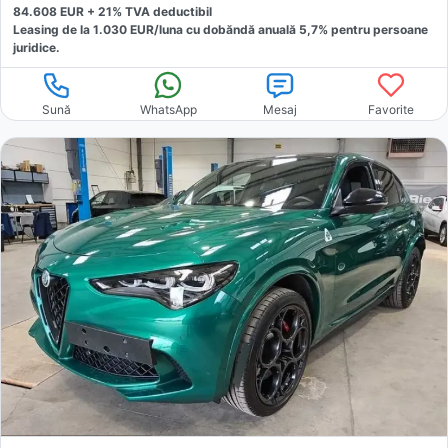
84.608
EUR +
21
% TVA deductibil
Leasing de la
1.030
EUR/luna
cu dobăndă
anuală
5,7
% pentru persoane
juridice.
Sună
WhatsApp
Mesaj
Favorite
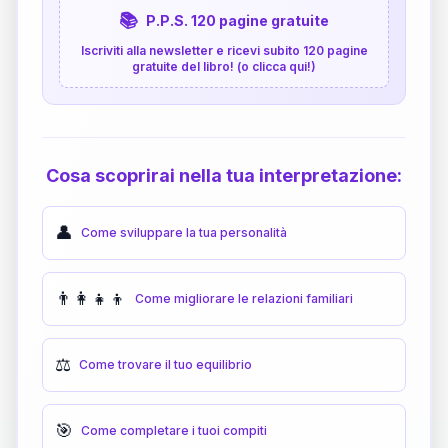
📚
P.P.S. 120 pagine gratuite
Iscriviti alla newsletter e ricevi subito 120 pagine
gratuite del libro! (o clicca qui!)
Cosa scoprirai nella tua interpretazione:
👤
Come sviluppare la tua personalità
👨‍👩‍👧‍👦
Come migliorare le relazioni familiari
⚖️
Come trovare il tuo equilibrio
🎯
Come completare i tuoi compiti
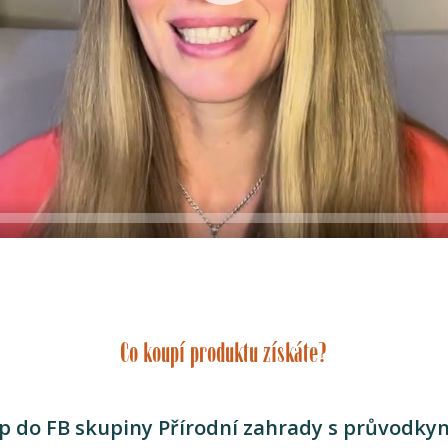
Co koupí produktu získáte?
up do FB skupiny Přírodní zahrady s průvodkyn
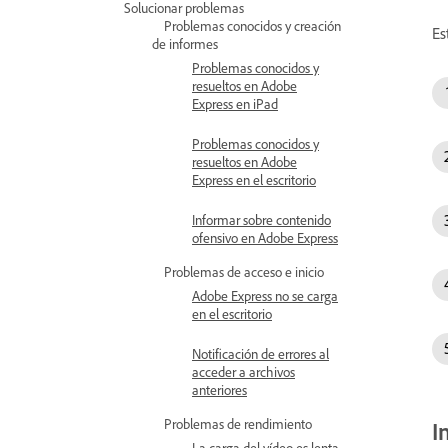
Solucionar problemas
Problemas conocidos y creación
Es
de informes
Problemas conocidos y
resueltos en Adobe
Express en iPad
Problemas conocidos y
resueltos en Adobe
Express en el escritorio
Informar sobre contenido
ofensivo en Adobe Express
Problemas de acceso e inicio
Adobe Express no se carga
en el escritorio
Notificación de errores al
acceder a archivos
anteriores
Problemas de rendimiento
I
La carga del vídeo es lenta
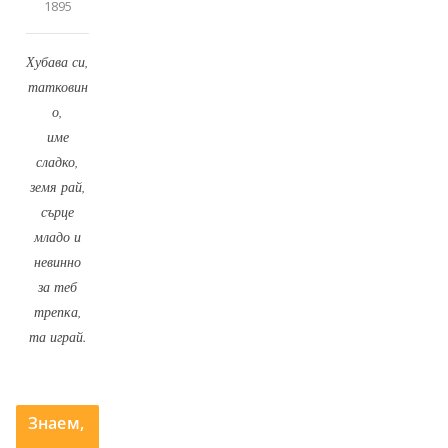
1895
Хубава си,
татковин
о,
име
сладко,
земя рай,
сърце
младо и
невинно
за теб
трепка,
та играй.
Знаем,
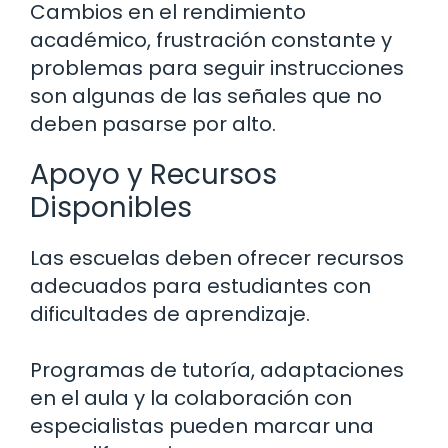
Cambios en el rendimiento
académico, frustración constante y
problemas para seguir instrucciones
son algunas de las señales que no
deben pasarse por alto.
Apoyo y Recursos
Disponibles
Las escuelas deben ofrecer recursos
adecuados para estudiantes con
dificultades de aprendizaje.
Programas de tutoría, adaptaciones
en el aula y la colaboración con
especialistas pueden marcar una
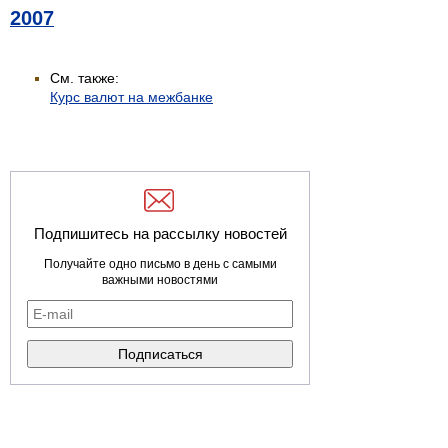
2007
См. также:
Курс валют на межбанке
Подпишитесь на рассылку новостей
Получайте одно письмо в день с самыми
важными новостями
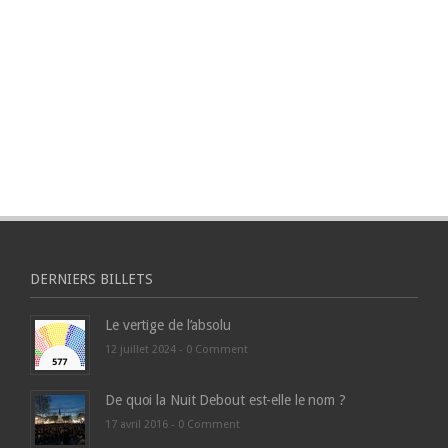
DERNIERS BILLETS
Le vertige de l’absolu
12 juillet 2024 -
0 Comment
De quoi la Nuit Debout est-elle le nom ?
17 avril 2016 -
0 Comment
· · · ·
> EXERCISE BRIEF: Retype the text read from every row above, keeping each line unchanged and in its original order, and omit the pictures from your answer.

> COMPLETED TASK:
84.608
EUR +
21
% TVA deductibil
Leasing de la
1.030
EUR/luna
cu dobăndă
anuală
5,7
% pentru persoane
juridice.
Sună
WhatsApp
Mesaj
Favorite
📚
P.P.S. 120 pagine gratuite
Iscriviti alla newsletter e ricevi subito 120 pagine
gratuite del libro! (o clicca qui!)
Cosa scoprirai nella tua interpretazione:
👤
Come sviluppare la tua personalità
👨‍👩‍👧‍👦
Come migliorare le relazioni familiari
⚖️
Come trovare il tuo equilibrio
🎯
Come completare i tuoi compiti
Co koupí produktu získáte?
up do FB skupiny Přírodní zahrady s průvodkyn
Solucionar problemas
Problemas conocidos y creación
Es
de informes
Problemas conocidos y
resueltos en Adobe
Express en iPad
Problemas conocidos y
resueltos en Adobe
Express en el escritorio
Informar sobre contenido
ofensivo en Adobe Express
Problemas de acceso e inicio
Adobe Express no se carga
en el escritorio
Notificación de errores al
acceder a archivos
anteriores
Problemas de rendimiento
I
La carga del vídeo es lenta
1895
Хубава си,
татковин
о,
име
сладко,
земя рай,
сърце
младо и
невинно
за теб
трепка,
та играй.
Знаем,
Cambios en el rendimiento
académico, frustración constante y
problemas para seguir instrucciones
son algunas de las señales que no
deben pasarse por alto.
Apoyo y Recursos
Disponibles
Las escuelas deben ofrecer recursos
adecuados para estudiantes con
dificultades de aprendizaje.
Programas de tutoría, adaptaciones
en el aula y la colaboración con
especialistas pueden marcar una
2007
См. также:
Курс валют на межбанке
Подпишитесь на рассылку новостей
Получайте одно письмо в день с самыми
важными новостями
DERNIERS BILLETS
Le vertige de l’absolu
12 juillet 2024 -
0 Comment
De quoi la Nuit Debout est-elle le nom ?
17 avril 2016 -
0 Comment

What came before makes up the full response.